▶ [The task]: Copy out every line of the records from the line with "left hip: (158, 548, -3)" up to and including the line with "left knee: (638, 617, -7)", and increase each number in the keypoint triples (the x and y pixel coordinates and the depth) by 122. Leave the "Person at" box lines as they are.

▶ [Source records]:
====
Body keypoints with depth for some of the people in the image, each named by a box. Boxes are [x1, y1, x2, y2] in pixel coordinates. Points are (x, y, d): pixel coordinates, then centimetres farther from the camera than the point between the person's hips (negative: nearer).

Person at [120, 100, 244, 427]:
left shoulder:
====
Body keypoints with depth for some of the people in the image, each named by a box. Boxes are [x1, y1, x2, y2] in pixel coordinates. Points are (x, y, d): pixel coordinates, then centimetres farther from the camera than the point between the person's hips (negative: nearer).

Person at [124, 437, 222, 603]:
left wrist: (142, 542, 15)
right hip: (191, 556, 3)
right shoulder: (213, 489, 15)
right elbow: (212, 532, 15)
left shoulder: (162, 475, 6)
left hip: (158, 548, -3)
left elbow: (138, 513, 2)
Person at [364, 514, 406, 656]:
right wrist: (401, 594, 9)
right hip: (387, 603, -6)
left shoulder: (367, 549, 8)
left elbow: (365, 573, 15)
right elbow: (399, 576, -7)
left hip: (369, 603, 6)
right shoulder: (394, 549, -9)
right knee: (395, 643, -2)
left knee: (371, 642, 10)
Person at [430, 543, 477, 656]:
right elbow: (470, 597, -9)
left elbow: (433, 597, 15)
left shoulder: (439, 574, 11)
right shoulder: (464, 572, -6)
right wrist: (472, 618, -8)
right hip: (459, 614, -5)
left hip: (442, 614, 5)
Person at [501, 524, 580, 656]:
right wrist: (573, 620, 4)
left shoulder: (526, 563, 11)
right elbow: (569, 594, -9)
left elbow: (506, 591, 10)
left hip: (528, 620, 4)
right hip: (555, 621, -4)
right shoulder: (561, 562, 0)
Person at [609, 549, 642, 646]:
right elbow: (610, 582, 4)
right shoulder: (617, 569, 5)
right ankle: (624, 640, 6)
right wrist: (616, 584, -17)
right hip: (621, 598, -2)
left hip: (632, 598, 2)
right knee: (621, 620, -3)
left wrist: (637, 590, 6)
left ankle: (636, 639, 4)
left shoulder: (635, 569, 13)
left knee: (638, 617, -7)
====
▶ [Written response]:
left hip: (280, 670, 119)
left elbow: (260, 635, 124)
Person at [364, 514, 406, 656]:
right wrist: (523, 716, 131)
right hip: (509, 725, 116)
left shoulder: (489, 671, 130)
left elbow: (487, 695, 137)
right elbow: (521, 698, 115)
left hip: (491, 725, 128)
right shoulder: (516, 671, 113)
right knee: (517, 765, 120)
left knee: (493, 764, 132)
Person at [430, 543, 477, 656]:
right elbow: (592, 719, 113)
left elbow: (555, 719, 137)
left shoulder: (561, 696, 133)
right shoulder: (586, 694, 116)
right wrist: (594, 740, 114)
right hip: (581, 736, 117)
left hip: (564, 736, 127)
Person at [501, 524, 580, 656]:
right wrist: (695, 742, 126)
left shoulder: (648, 685, 133)
right elbow: (691, 716, 113)
left elbow: (628, 713, 132)
left hip: (650, 742, 126)
right hip: (677, 743, 118)
right shoulder: (683, 684, 122)
Person at [609, 549, 642, 646]:
right elbow: (732, 704, 126)
right shoulder: (739, 691, 127)
right ankle: (746, 762, 128)
right wrist: (738, 706, 105)
right hip: (743, 720, 120)
left hip: (754, 720, 124)
right knee: (743, 742, 119)
left wrist: (759, 712, 128)
left ankle: (758, 761, 126)
left shoulder: (757, 691, 135)
left knee: (760, 739, 115)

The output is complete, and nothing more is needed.